__Input data__

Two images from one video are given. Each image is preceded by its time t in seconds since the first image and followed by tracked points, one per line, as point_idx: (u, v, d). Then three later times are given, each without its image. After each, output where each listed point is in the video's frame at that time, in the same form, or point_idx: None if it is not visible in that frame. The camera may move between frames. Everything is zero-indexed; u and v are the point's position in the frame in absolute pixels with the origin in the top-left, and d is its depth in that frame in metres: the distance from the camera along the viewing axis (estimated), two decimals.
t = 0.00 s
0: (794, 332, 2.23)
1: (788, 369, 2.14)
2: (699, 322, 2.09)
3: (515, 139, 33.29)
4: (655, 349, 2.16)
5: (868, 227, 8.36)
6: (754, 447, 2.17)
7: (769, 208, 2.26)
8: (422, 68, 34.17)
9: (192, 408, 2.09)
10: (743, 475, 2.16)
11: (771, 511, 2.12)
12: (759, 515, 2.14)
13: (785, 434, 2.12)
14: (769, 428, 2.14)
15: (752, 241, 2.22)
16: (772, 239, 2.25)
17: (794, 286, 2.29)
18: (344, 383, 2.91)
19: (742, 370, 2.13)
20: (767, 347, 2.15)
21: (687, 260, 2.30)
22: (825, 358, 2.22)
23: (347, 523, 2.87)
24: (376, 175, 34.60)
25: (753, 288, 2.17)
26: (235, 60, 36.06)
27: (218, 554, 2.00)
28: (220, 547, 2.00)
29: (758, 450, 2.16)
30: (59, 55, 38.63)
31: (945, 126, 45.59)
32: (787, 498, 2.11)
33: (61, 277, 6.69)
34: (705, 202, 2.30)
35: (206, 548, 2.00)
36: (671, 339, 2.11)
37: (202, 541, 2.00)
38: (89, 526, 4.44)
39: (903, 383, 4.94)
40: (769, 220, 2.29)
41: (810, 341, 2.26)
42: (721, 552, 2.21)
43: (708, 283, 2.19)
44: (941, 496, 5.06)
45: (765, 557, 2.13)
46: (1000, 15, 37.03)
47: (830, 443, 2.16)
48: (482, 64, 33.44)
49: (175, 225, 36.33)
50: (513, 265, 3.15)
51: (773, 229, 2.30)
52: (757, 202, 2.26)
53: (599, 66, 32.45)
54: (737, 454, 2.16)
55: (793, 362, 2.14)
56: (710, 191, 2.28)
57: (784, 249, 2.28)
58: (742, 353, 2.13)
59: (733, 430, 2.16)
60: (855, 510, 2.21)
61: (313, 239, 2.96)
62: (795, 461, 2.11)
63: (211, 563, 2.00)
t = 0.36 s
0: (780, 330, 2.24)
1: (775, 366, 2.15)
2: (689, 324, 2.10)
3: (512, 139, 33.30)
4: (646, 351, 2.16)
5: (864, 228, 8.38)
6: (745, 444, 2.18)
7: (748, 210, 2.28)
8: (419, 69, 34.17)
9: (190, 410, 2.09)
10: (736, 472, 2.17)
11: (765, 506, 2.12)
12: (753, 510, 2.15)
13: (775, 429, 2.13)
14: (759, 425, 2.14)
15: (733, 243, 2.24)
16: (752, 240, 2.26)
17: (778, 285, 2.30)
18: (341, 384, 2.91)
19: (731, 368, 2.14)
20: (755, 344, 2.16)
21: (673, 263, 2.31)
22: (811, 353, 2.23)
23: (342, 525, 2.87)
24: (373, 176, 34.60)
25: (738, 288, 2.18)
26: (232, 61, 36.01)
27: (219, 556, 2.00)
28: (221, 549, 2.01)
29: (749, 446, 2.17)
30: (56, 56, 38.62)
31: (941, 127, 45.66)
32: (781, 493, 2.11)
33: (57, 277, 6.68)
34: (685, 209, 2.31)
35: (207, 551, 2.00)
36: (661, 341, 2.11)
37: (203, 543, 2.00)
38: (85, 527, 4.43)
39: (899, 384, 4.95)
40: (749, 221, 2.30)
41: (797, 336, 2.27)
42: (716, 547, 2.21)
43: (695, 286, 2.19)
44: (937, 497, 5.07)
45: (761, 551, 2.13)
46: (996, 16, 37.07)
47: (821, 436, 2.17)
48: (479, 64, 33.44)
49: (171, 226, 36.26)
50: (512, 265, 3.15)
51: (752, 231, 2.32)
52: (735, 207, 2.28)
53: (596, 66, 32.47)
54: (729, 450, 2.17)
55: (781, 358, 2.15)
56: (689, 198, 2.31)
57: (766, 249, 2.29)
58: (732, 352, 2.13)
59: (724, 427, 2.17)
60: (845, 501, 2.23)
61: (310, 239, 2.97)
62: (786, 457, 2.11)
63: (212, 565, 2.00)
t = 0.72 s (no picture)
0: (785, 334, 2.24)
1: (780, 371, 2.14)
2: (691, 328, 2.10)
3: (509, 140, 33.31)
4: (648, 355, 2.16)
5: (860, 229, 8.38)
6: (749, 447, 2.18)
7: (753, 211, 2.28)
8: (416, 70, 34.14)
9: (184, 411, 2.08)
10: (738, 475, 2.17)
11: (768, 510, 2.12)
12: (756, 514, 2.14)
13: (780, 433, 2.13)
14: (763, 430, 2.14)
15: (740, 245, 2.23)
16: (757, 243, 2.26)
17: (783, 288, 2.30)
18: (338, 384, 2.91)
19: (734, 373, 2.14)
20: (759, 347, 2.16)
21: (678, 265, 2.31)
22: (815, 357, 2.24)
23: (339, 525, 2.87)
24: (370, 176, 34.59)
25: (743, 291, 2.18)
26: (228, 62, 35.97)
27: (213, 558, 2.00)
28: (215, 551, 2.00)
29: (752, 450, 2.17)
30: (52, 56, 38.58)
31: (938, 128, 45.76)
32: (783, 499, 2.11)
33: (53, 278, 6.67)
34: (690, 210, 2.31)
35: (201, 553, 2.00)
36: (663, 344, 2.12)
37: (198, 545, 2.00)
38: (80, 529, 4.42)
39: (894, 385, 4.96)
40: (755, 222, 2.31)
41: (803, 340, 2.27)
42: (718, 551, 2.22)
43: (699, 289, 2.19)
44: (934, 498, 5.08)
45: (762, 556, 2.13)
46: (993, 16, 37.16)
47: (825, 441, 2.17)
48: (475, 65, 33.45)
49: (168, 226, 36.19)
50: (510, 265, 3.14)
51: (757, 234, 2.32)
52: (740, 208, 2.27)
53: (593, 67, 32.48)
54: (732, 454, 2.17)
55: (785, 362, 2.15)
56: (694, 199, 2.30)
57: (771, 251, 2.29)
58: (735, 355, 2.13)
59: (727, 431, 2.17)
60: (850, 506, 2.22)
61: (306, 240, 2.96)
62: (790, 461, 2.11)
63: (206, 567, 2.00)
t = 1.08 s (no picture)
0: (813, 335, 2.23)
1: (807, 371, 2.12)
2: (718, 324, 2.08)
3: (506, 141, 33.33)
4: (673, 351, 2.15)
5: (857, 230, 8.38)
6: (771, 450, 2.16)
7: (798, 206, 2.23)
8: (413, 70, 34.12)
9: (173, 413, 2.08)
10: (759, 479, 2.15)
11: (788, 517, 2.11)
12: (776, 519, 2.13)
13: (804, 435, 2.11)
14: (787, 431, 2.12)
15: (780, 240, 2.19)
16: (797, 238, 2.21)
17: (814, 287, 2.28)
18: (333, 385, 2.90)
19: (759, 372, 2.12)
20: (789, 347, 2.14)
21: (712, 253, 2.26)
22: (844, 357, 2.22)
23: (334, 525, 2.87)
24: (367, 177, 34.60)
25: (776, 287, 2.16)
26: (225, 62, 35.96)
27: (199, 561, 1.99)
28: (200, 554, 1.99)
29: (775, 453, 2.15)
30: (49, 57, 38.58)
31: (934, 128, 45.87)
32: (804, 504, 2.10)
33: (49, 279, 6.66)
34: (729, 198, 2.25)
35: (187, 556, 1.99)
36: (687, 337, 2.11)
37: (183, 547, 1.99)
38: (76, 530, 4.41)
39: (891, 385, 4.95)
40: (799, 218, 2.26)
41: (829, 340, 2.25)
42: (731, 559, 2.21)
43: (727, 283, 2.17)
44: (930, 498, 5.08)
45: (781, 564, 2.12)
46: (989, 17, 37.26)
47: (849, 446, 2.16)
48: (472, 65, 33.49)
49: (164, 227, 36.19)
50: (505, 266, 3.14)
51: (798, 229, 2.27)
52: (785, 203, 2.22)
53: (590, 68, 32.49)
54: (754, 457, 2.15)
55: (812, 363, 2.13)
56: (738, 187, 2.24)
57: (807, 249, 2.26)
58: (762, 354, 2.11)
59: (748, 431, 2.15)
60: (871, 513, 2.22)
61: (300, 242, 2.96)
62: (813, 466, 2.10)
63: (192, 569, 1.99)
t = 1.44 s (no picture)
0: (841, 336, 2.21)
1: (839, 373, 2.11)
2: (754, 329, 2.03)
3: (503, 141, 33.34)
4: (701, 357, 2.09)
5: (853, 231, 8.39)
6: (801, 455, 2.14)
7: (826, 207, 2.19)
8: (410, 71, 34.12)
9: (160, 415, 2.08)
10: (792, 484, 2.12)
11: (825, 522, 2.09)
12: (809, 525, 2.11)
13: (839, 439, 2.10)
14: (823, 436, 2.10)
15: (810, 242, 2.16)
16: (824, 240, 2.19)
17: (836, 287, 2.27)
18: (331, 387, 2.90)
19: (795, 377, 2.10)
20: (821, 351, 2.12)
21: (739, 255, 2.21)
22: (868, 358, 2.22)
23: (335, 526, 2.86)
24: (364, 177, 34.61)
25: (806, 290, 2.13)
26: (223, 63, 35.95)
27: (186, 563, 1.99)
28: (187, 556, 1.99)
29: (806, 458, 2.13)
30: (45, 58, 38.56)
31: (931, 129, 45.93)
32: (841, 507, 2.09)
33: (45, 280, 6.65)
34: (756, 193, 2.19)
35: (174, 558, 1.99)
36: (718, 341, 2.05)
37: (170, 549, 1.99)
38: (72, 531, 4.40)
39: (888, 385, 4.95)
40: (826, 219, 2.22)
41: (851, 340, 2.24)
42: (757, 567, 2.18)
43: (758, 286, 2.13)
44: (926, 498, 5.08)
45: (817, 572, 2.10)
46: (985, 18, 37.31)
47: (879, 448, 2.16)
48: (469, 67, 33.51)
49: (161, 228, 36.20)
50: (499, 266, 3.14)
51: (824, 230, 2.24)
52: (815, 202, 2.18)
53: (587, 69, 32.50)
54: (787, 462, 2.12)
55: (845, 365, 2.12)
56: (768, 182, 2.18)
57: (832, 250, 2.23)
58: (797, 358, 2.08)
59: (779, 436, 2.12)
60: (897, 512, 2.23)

__Aim of the exercise__
All lines from the first line of the listing above through the line containing "52: (757, 202, 2.26)" are to be retyped exactly. Leave out any other line.

__Task response__
Two images from one video are given. Each image is preceded by its time t in seconds since the first image and followed by tracked points, one per line, as point_idx: (u, v, d). Then three later times are given, each without its image. After each, output where each listed point is in the video's frame at that time, in the same form, or point_idx: None if it is not visible in that frame. The camera may move between frames. Everything is zero-indexed; u and v are the point's position in the frame in absolute pixels with the origin in the top-left, and d is its depth in that frame in metres: the distance from the camera along the viewing axis (estimated), two decimals.
t = 0.00 s
0: (794, 332, 2.23)
1: (788, 369, 2.14)
2: (699, 322, 2.09)
3: (515, 139, 33.29)
4: (655, 349, 2.16)
5: (868, 227, 8.36)
6: (754, 447, 2.17)
7: (769, 208, 2.26)
8: (422, 68, 34.17)
9: (192, 408, 2.09)
10: (743, 475, 2.16)
11: (771, 511, 2.12)
12: (759, 515, 2.14)
13: (785, 434, 2.12)
14: (769, 428, 2.14)
15: (752, 241, 2.22)
16: (772, 239, 2.25)
17: (794, 286, 2.29)
18: (344, 383, 2.91)
19: (742, 370, 2.13)
20: (767, 347, 2.15)
21: (687, 260, 2.30)
22: (825, 358, 2.22)
23: (347, 523, 2.87)
24: (376, 175, 34.60)
25: (753, 288, 2.17)
26: (235, 60, 36.06)
27: (218, 554, 2.00)
28: (220, 547, 2.00)
29: (758, 450, 2.16)
30: (59, 55, 38.63)
31: (945, 126, 45.59)
32: (787, 498, 2.11)
33: (61, 277, 6.69)
34: (705, 202, 2.30)
35: (206, 548, 2.00)
36: (671, 339, 2.11)
37: (202, 541, 2.00)
38: (89, 526, 4.44)
39: (903, 383, 4.94)
40: (769, 220, 2.29)
41: (810, 341, 2.26)
42: (721, 552, 2.21)
43: (708, 283, 2.19)
44: (941, 496, 5.06)
45: (765, 557, 2.13)
46: (1000, 15, 37.03)
47: (830, 443, 2.16)
48: (482, 64, 33.44)
49: (175, 225, 36.33)
50: (513, 265, 3.15)
51: (773, 229, 2.30)
52: (757, 202, 2.26)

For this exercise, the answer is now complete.